Justo un año después de aquel día, Gwawl, hijo de Clud, se presentaba
en el salón de banquetes en busca de lo prometido, mientras que Pwyll, príncipe
de Dyffedd y Regente de Annwynn, llegaba con sus caballeros al huerto, provisto
de la bolsa que le había entregado Rhyannon, y vistiendo pesados harapos y
rústicas sandalias de cuero. Cuando se le informó que habían terminado de
comer, y comenzaban las canciones y la bebida de sobremesa, se dirigió
directamente hacia la mesa principal.
—Que los dioses te protejan — lo saludó cortésmente Gwawl.
—Y que a vos os den prosperidad —respondió Pwyll, para luego
continuar—: Señor, tengo necesidad de pediros algo.
—Nada te será negado, si está dentro de mis posibilidades —contestó
Gwawl—, y ésa será tu bienvenida.
—Sólo la necesidad me empuja a pedir, mi señor, pero nada de lo que
pido es imposible para vos. Os ruego que llenéis de comida esta bolsa que aquí
veis.
—Pues no me parece un pedido excesivo —accedió Gwawl, y dirigiéndose a
los sirvientes, exclamó— ¡Traedle comida hasta llenar la bolsa!
Inmediatamente los sirvientes pusieron manos a la obra, pero el talego
parecía no llenarse nunca, lo que hizo exclamar al pelirrojo:
—Oye, ¿es que no va a llenarse nunca?
—Yrof y a Duw, te juro que, por más que
lo carguen no se llenará, a menos que un caballero poderoso, dueño de tierras y
siervos se pare sobre él, prense mis alimentos con sus pies y declare que ya es
bastante.
—Oh, mi hombre valiente —exclamó zalamera Rhyannon, aprovechando la
oportunidad—, levántate y haz lo que dice, así nos veremos libres de su
presencia.
—¡Con mucho gusto! —exclamó el pelirrojo. Se levantó y puso sus dos
pies dentro de la bolsa, ocasión que aprovechó Pwyll para levantar y atar la
boca con tanta rapidez que Gwawl quedó encerrado en ella. El príncipe hizo
sonar entonces su cuerno de caza, con lo que aparecieron sus hombres, apresaron
a los servidores de Gwawl y formaron un corro alrededor de la bolsa.
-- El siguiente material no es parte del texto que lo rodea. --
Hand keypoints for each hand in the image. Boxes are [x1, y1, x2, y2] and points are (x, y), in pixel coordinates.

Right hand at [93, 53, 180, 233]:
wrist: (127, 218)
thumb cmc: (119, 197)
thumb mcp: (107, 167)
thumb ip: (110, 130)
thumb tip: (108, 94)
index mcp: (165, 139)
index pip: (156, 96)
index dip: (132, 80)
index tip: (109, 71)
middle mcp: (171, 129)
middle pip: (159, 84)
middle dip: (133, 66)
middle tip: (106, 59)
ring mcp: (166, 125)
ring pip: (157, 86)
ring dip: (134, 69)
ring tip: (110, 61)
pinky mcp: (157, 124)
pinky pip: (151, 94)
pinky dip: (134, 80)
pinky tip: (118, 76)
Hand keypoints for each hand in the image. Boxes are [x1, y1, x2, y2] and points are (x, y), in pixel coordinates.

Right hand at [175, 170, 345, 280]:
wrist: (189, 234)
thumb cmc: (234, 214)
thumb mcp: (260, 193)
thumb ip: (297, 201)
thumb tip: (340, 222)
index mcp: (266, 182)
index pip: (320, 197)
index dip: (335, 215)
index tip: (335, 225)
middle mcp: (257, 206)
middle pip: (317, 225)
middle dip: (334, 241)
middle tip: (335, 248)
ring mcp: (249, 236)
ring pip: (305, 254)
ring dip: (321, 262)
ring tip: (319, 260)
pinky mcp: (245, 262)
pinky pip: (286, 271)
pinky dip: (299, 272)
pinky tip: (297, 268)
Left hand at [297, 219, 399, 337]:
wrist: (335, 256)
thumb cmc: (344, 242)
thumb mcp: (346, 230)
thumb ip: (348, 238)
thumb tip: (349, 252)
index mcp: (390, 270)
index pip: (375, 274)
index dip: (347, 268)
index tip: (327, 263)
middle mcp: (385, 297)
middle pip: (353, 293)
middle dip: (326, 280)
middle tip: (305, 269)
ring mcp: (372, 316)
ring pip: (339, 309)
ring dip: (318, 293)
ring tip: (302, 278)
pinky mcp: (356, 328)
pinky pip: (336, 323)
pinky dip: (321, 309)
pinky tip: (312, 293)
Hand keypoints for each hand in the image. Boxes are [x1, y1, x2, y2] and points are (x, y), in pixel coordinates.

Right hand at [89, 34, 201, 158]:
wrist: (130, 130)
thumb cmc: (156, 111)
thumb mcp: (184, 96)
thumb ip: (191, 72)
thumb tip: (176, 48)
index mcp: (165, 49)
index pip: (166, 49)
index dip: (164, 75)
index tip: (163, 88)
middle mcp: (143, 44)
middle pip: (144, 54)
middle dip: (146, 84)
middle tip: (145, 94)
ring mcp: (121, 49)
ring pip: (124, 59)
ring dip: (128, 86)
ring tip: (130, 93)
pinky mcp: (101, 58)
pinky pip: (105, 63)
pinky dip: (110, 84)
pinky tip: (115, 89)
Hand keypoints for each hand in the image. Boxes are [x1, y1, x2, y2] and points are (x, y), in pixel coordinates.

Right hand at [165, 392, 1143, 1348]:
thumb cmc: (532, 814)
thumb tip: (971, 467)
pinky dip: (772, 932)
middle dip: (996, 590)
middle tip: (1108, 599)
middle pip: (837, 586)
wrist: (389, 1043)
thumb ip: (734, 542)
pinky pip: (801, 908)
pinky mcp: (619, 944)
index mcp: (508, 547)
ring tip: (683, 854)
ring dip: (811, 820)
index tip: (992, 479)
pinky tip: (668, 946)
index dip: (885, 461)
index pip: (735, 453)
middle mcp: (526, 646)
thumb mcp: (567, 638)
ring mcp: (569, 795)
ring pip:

—¿Qué hay en este saco? —preguntó uno de ellos.
—Un tejón —respondió otro—, y el juego consiste en dar un golpe a la
bolsa, ya sea con el pie, con una estaca o con cualquier otra cosa, y si el
animal grita, el que le ha pegado tiene derecho a una ración extra de mead.3
Y así continuó el juego, hasta que el hombre dentro del saco protestó
diciendo:
—Después de todo, soy un noble como ustedes y no merezco ser tratado
de esta forma.
Ante esta justa petición, con la que el rey Heffeydd coincidió
plenamente, Rhyannon y Pwyll acordaron dejarlo en libertad, pero sólo si antes
prometía solemnemente no volver a pretender la mano de la hermosa princesa, ni
intentar tomar venganza por los hechos ocurridos esa noche. Una vez que el
pelirrojo hubo accedido a todo lo que le ordenaron, lo dejaron libre, y partió
hacia su hogar, arrastrando tras de sí una pierna dolorida y la vergüenza de
haber sido burlado en presencia de todos sus nobles.
Rhyannon y Pwyll, por su parte, permanecieron el resto de la noche en
el salón de banquetes, hasta que llegó la hora de retirarse a sus aposentos,
donde finalmente pudieron consumar su matrimonio, ya largamente postergado.
Dos días más tarde, Pwyll y Rhyannon dejaron el palacio del padre de
ésta y se dirigieron hacia Arbert, donde el príncipe retomó sus funciones de
Regente de Dyffedd y Anwynn, reinos que ambos gobernaron con prosperidad y
justicia durante los años que les quedaron de vida.